Ultimately though, with hindsight, I do feel that my social security benefits being sorted out and money actually arriving in my bank account regularly so that I wasn't constantly living hand to mouth and worrying about falling deeper into debt than I would ever be able to dig myself out of, has given me a perspective that makes me more relaxed about the 'financial value' of items I own.

Yes I consider whether an item is:
    • for the rubbish bin
    • for recycling
    • for the charity shop because I can't easily sell them but they could
    • for a local freecyle scheme
    • for selling locally on craigslist or similar cos I can't easily post them
    • for selling on ebay because they are postable
    • for giving away to friends or family members
    • for keeping
    but I'm not thinking so much of how much they cost in terms of potentially 'wasted' cash that I could have saved to help me through that very very lean and anxious year of 2013/2014, waiting to see if I would be 'accepted' as sufficiently ill to merit state support.

    (For which I'm very grateful to anyone who is a UK taxpayer. Thank you, I would not have been nor will be able to survive without it!)

    Similarly, now that I've come to terms with my 'new' life as a non working housebound cripple with bigger ideas about what I want to do than actual energy to do them with, I'm not feeling so emotional about the items. Suits, bike, books etc, even craft materials.

    With hindsight I see that the suits and the bike were appropriate for that life I had before, but they're not now. I wouldn't even own them if I'd not had that life. That they have a finite useful life, and it is more wasteful to 'hoard' them in my home than to 'release' them for others to use, others who do have a life where those items are appropriate.

    I can also see that much of my craft stash was acquired through desperation whilst trying to cope with my illness very very slowly getting worse and incrementally restricting my ability to 'do' rather than 'be'. Buying things with a 'hope' value,  ie with the intention of using them, but no firm actual project.

    Many items in the craft stash are so pretty I haven't wanted to use them, to 'destroy' them and potentially get it wrong and make a mess of it and 'waste' them. However I've recently realised as with the other things from my earlier life, that by not using them, that's the true waste.

    Limbo: forwards or backwards? arghhh decisions!
     This comes back to the 'static' house idea. Everything in my life had somehow become 'static'. From the period when I couldn't look after my cat and he lived at my sister's, when nothing moved in the flat unless I had the window open and a breeze blowing, right through to keeping items because they were the only concrete evidence that I once had a good job, or was sporty or culturally inclined. I'd got stuck between not being the person I was, and somehow wanting to 'prove' I had been that person, and not knowing who I'd become.

    This being stuck in limbo, I think, was exacerbated by the fluctuating nature of the illness, if I could get ill so suddenly, I could get better suddenly. So why get rid of things I might need and not be able to afford again? Or even just 'things I like'?
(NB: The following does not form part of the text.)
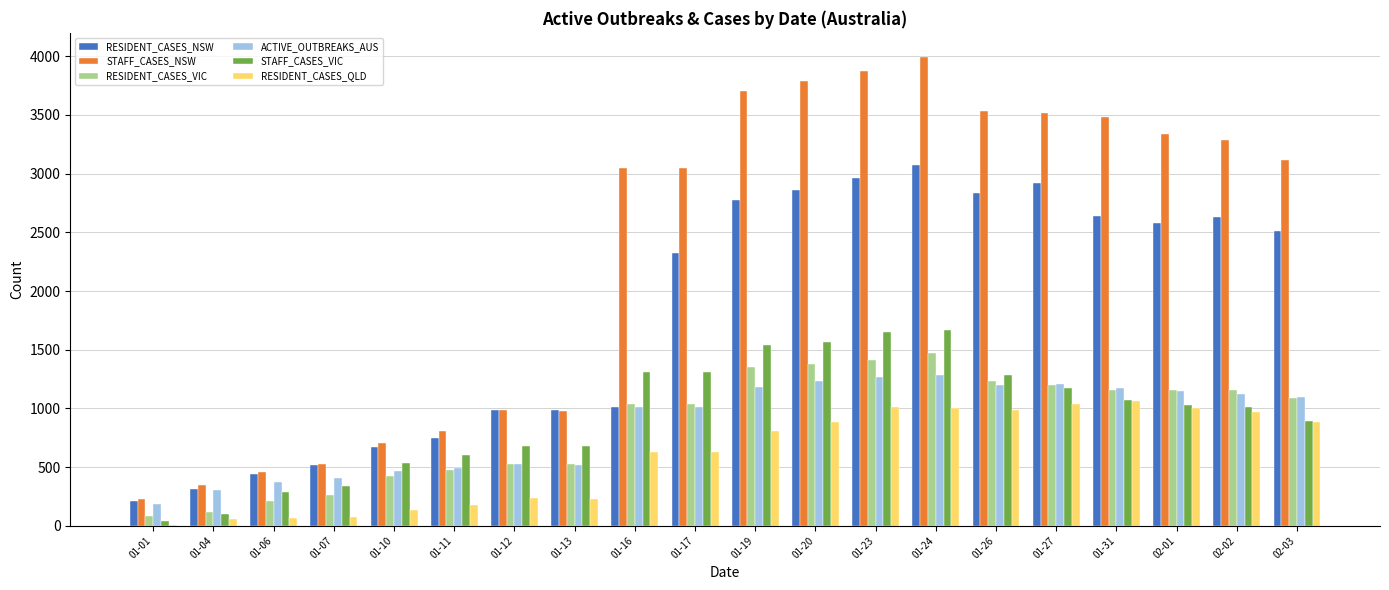

What is the highest value of the STAFF_CASES_NSW series?

3997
    But who was I trying to 'prove' my previous existence to? Not my family and friends, they know! to myself?

    Having stabilised and come to terms with life as it is now, I'm finding it easier to 'let go' of my past life. It's as though I've moved to the other side of the world by sea voyage, and everything in England is a past life, I remember but is no longer relevant or immediate. It feels so very far away.

    I have no idea if my ramblings about my struggles to get a grip of my life as it is now, find a quality of life and some sense of purpose has helped you. If nothing else, perhaps you'll think, bah! nothing like me, I shall do x,y,z instead. That's good enough for me!


    It takes a lot of mental and physical energy to exist when you're ill. Eat your elephant a bite at a time. Don't push yourself further than you're comfortable with. Just chip away at it and eventually there'll be progress in the same way that if one paces sensibly and long term, one does eventually finally incrementally stabilise energywise! it's painful getting there, and you can't see til it's happened, but it does given enough time.